A block of data:
<<<<

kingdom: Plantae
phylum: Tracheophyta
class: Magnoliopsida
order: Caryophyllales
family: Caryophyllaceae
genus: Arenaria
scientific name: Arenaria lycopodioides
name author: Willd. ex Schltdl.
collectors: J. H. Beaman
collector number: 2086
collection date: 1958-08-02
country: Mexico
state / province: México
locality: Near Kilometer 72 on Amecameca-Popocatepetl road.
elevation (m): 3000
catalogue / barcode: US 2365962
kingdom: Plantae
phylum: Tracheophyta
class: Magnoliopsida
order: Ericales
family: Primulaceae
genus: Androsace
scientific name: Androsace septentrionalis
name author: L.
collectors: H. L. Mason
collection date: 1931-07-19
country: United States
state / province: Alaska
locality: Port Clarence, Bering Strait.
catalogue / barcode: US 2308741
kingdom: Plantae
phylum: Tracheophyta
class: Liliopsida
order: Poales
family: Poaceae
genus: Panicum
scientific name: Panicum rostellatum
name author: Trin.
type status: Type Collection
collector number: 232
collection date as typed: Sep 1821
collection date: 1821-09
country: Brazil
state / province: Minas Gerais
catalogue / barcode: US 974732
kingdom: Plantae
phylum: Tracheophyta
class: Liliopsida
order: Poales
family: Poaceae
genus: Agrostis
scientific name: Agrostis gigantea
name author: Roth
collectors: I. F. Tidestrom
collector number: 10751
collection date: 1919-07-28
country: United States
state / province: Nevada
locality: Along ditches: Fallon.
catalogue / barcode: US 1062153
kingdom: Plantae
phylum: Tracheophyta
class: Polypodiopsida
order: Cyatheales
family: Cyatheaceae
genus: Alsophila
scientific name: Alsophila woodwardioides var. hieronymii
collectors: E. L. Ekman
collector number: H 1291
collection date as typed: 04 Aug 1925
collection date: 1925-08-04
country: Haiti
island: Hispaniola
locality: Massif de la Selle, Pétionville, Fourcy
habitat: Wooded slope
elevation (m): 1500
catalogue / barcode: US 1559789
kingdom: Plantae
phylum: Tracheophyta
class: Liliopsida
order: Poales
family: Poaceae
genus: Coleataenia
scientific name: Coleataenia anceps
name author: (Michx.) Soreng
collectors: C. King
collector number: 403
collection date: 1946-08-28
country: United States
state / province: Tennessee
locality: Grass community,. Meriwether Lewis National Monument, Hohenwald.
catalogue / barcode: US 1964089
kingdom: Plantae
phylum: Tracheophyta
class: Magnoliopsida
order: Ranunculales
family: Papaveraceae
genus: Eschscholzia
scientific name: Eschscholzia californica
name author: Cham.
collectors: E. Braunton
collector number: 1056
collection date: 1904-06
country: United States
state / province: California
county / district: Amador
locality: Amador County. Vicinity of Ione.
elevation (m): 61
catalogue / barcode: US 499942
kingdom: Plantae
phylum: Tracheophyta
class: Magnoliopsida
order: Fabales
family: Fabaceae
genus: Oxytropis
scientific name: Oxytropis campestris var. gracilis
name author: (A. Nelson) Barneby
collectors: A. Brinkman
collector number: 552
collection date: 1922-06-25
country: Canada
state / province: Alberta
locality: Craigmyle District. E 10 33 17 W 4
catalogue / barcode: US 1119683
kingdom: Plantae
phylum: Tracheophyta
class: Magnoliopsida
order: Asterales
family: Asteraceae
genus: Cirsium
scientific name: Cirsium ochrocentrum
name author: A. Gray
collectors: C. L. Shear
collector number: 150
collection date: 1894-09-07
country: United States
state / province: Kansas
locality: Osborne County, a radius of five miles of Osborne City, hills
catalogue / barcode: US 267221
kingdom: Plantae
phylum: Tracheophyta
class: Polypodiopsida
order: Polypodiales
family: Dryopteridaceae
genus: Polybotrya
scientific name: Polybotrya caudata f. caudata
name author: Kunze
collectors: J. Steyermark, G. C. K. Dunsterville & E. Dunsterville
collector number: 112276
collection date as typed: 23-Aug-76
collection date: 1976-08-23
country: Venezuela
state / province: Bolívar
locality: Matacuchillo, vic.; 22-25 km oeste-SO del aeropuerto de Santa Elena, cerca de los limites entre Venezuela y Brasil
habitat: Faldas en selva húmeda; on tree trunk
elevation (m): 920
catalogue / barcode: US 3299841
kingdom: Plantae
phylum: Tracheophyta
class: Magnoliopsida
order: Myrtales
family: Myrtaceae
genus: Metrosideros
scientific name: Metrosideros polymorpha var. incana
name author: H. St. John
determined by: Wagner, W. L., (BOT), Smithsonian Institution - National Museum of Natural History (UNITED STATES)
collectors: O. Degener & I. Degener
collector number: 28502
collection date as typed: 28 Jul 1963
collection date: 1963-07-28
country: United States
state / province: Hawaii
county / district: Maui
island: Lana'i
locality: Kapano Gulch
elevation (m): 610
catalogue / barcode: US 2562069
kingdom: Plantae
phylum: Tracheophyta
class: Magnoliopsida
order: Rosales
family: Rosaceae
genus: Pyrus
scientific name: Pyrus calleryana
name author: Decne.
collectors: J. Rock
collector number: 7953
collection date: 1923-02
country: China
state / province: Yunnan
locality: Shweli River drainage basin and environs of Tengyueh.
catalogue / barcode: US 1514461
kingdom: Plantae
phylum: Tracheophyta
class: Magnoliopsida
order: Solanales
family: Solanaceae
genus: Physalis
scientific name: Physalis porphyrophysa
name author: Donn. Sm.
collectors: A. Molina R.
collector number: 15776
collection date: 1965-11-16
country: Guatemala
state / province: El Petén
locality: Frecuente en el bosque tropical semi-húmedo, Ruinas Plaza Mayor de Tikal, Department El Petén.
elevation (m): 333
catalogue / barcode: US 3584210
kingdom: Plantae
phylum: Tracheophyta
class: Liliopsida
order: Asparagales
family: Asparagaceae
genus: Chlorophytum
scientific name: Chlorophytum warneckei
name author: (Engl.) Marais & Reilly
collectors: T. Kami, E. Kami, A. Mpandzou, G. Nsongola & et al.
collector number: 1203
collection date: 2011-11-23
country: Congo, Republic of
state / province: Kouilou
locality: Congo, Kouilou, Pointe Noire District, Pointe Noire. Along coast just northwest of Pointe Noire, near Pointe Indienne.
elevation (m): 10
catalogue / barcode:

>>>>

■ **TASK DETAILS**:
Copy every line of the material above with no changes at all.

■ **ANSWER FOR THE TASK**:
kingdom: Plantae
phylum: Tracheophyta
class: Magnoliopsida
order: Caryophyllales
family: Caryophyllaceae
genus: Arenaria
scientific name: Arenaria lycopodioides
name author: Willd. ex Schltdl.
collectors: J. H. Beaman
collector number: 2086
collection date: 1958-08-02
country: Mexico
state / province: México
locality: Near Kilometer 72 on Amecameca-Popocatepetl road.
elevation (m): 3000
catalogue / barcode: US 2365962
kingdom: Plantae
phylum: Tracheophyta
class: Magnoliopsida
order: Ericales
family: Primulaceae
genus: Androsace
scientific name: Androsace septentrionalis
name author: L.
collectors: H. L. Mason
collection date: 1931-07-19
country: United States
state / province: Alaska
locality: Port Clarence, Bering Strait.
catalogue / barcode: US 2308741
kingdom: Plantae
phylum: Tracheophyta
class: Liliopsida
order: Poales
family: Poaceae
genus: Panicum
scientific name: Panicum rostellatum
name author: Trin.
type status: Type Collection
collector number: 232
collection date as typed: Sep 1821
collection date: 1821-09
country: Brazil
state / province: Minas Gerais
catalogue / barcode: US 974732
kingdom: Plantae
phylum: Tracheophyta
class: Liliopsida
order: Poales
family: Poaceae
genus: Agrostis
scientific name: Agrostis gigantea
name author: Roth
collectors: I. F. Tidestrom
collector number: 10751
collection date: 1919-07-28
country: United States
state / province: Nevada
locality: Along ditches: Fallon.
catalogue / barcode: US 1062153
kingdom: Plantae
phylum: Tracheophyta
class: Polypodiopsida
order: Cyatheales
family: Cyatheaceae
genus: Alsophila
scientific name: Alsophila woodwardioides var. hieronymii
collectors: E. L. Ekman
collector number: H 1291
collection date as typed: 04 Aug 1925
collection date: 1925-08-04
country: Haiti
island: Hispaniola
locality: Massif de la Selle, Pétionville, Fourcy
habitat: Wooded slope
elevation (m): 1500
catalogue / barcode: US 1559789
kingdom: Plantae
phylum: Tracheophyta
class: Liliopsida
order: Poales
family: Poaceae
genus: Coleataenia
scientific name: Coleataenia anceps
name author: (Michx.) Soreng
collectors: C. King
collector number: 403
collection date: 1946-08-28
country: United States
state / province: Tennessee
locality: Grass community,. Meriwether Lewis National Monument, Hohenwald.
catalogue / barcode: US 1964089
kingdom: Plantae
phylum: Tracheophyta
class: Magnoliopsida
order: Ranunculales
family: Papaveraceae
genus: Eschscholzia
scientific name: Eschscholzia californica
name author: Cham.
collectors: E. Braunton
collector number: 1056
collection date: 1904-06
country: United States
state / province: California
county / district: Amador
locality: Amador County. Vicinity of Ione.
elevation (m): 61
catalogue / barcode: US 499942
kingdom: Plantae
phylum: Tracheophyta
class: Magnoliopsida
order: Fabales
family: Fabaceae
genus: Oxytropis
scientific name: Oxytropis campestris var. gracilis
name author: (A. Nelson) Barneby
collectors: A. Brinkman
collector number: 552
collection date: 1922-06-25
country: Canada
state / province: Alberta
locality: Craigmyle District. E 10 33 17 W 4
catalogue / barcode: US 1119683
kingdom: Plantae
phylum: Tracheophyta
class: Magnoliopsida
order: Asterales
family: Asteraceae
genus: Cirsium
scientific name: Cirsium ochrocentrum
name author: A. Gray
collectors: C. L. Shear
collector number: 150
collection date: 1894-09-07
country: United States
state / province: Kansas
locality: Osborne County, a radius of five miles of Osborne City, hills
catalogue / barcode: US 267221
kingdom: Plantae
phylum: Tracheophyta
class: Polypodiopsida
order: Polypodiales
family: Dryopteridaceae
genus: Polybotrya
scientific name: Polybotrya caudata f. caudata
name author: Kunze
collectors: J. Steyermark, G. C. K. Dunsterville & E. Dunsterville
collector number: 112276
collection date as typed: 23-Aug-76
collection date: 1976-08-23
country: Venezuela
state / province: Bolívar
locality: Matacuchillo, vic.; 22-25 km oeste-SO del aeropuerto de Santa Elena, cerca de los limites entre Venezuela y Brasil
habitat: Faldas en selva húmeda; on tree trunk
elevation (m): 920
catalogue / barcode: US 3299841
kingdom: Plantae
phylum: Tracheophyta
class: Magnoliopsida
order: Myrtales
family: Myrtaceae
genus: Metrosideros
scientific name: Metrosideros polymorpha var. incana
name author: H. St. John
determined by: Wagner, W. L., (BOT), Smithsonian Institution - National Museum of Natural History (UNITED STATES)
collectors: O. Degener & I. Degener
collector number: 28502
collection date as typed: 28 Jul 1963
collection date: 1963-07-28
country: United States
state / province: Hawaii
county / district: Maui
island: Lana'i
locality: Kapano Gulch
elevation (m): 610
catalogue / barcode: US 2562069
kingdom: Plantae
phylum: Tracheophyta
class: Magnoliopsida
order: Rosales
family: Rosaceae
genus: Pyrus
scientific name: Pyrus calleryana
name author: Decne.
collectors: J. Rock
collector number: 7953
collection date: 1923-02
country: China
state / province: Yunnan
locality: Shweli River drainage basin and environs of Tengyueh.
catalogue / barcode: US 1514461
kingdom: Plantae
phylum: Tracheophyta
class: Magnoliopsida
order: Solanales
family: Solanaceae
genus: Physalis
scientific name: Physalis porphyrophysa
name author: Donn. Sm.
collectors: A. Molina R.
collector number: 15776
collection date: 1965-11-16
country: Guatemala
state / province: El Petén
locality: Frecuente en el bosque tropical semi-húmedo, Ruinas Plaza Mayor de Tikal, Department El Petén.
elevation (m): 333
catalogue / barcode: US 3584210
kingdom: Plantae
phylum: Tracheophyta
class: Liliopsida
order: Asparagales
family: Asparagaceae
genus: Chlorophytum
scientific name: Chlorophytum warneckei
name author: (Engl.) Marais & Reilly
collectors: T. Kami, E. Kami, A. Mpandzou, G. Nsongola & et al.
collector number: 1203
collection date: 2011-11-23
country: Congo, Republic of
state / province: Kouilou
locality: Congo, Kouilou, Pointe Noire District, Pointe Noire. Along coast just northwest of Pointe Noire, near Pointe Indienne.
elevation (m): 10
catalogue / barcode:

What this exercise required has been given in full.